§ **Task instructions**
Pull out each line of the data below that contains the word "What", copying every such line in full.

§ **Data**
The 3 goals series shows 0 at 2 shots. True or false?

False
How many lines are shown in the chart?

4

...

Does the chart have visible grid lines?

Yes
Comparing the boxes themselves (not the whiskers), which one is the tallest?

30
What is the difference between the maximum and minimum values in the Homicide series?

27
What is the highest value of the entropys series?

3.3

---

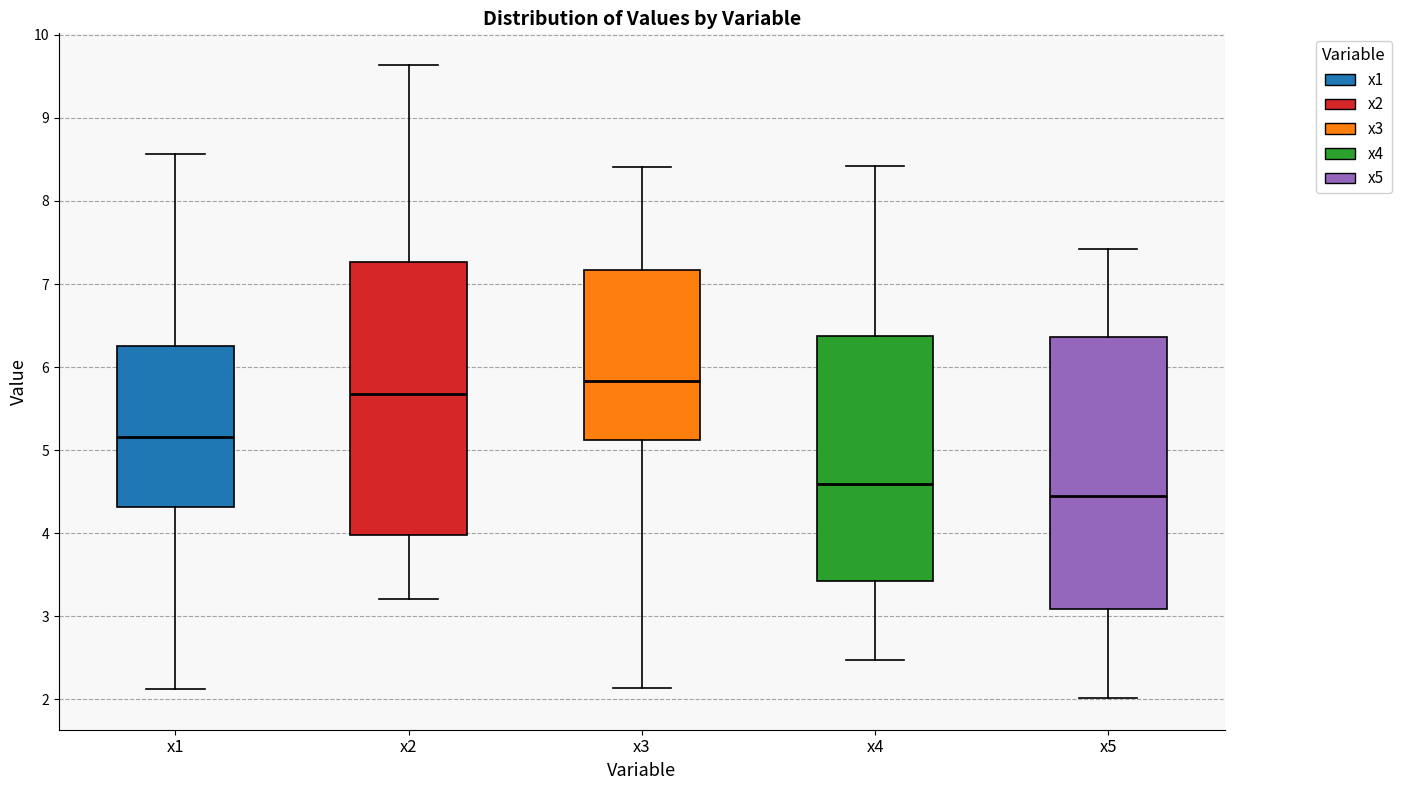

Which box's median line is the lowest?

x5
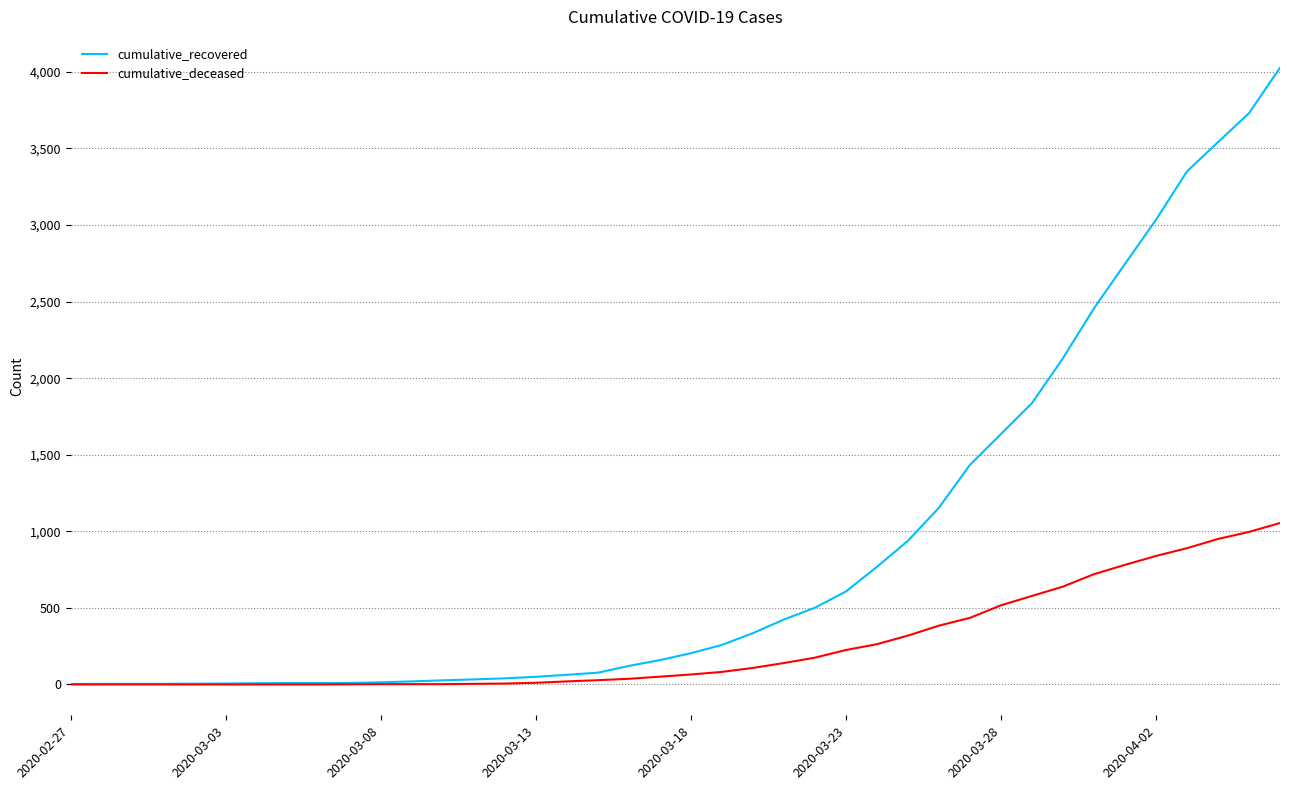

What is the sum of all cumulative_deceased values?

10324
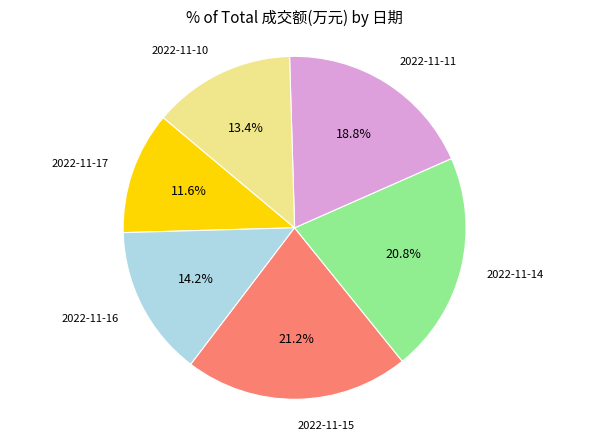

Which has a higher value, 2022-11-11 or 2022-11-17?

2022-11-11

§ **Output below**
What is the difference between the maximum and minimum values in the Homicide series?
What is the highest value of the entropys series?
What is the sum of all cumulative_deceased values?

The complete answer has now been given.